The problem — Retype every entry below exactly as it stands.

(Available data)

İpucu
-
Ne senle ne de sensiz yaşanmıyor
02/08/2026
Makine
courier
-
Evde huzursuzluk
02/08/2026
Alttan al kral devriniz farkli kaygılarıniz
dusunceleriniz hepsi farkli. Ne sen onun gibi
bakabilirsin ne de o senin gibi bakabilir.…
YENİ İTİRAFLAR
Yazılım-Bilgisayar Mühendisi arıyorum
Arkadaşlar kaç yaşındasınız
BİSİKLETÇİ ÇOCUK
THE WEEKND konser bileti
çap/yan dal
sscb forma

(End Available data)

Finished exercise —
İpucu
-
Ne senle ne de sensiz yaşanmıyor
02/08/2026
Makine
courier
-
Evde huzursuzluk
02/08/2026
Alttan al kral devriniz farkli kaygılarıniz
dusunceleriniz hepsi farkli. Ne sen onun gibi
bakabilirsin ne de o senin gibi bakabilir.…
YENİ İTİRAFLAR
Yazılım-Bilgisayar Mühendisi arıyorum
Arkadaşlar kaç yaşındasınız
BİSİKLETÇİ ÇOCUK
THE WEEKND konser bileti
çap/yan dal
sscb forma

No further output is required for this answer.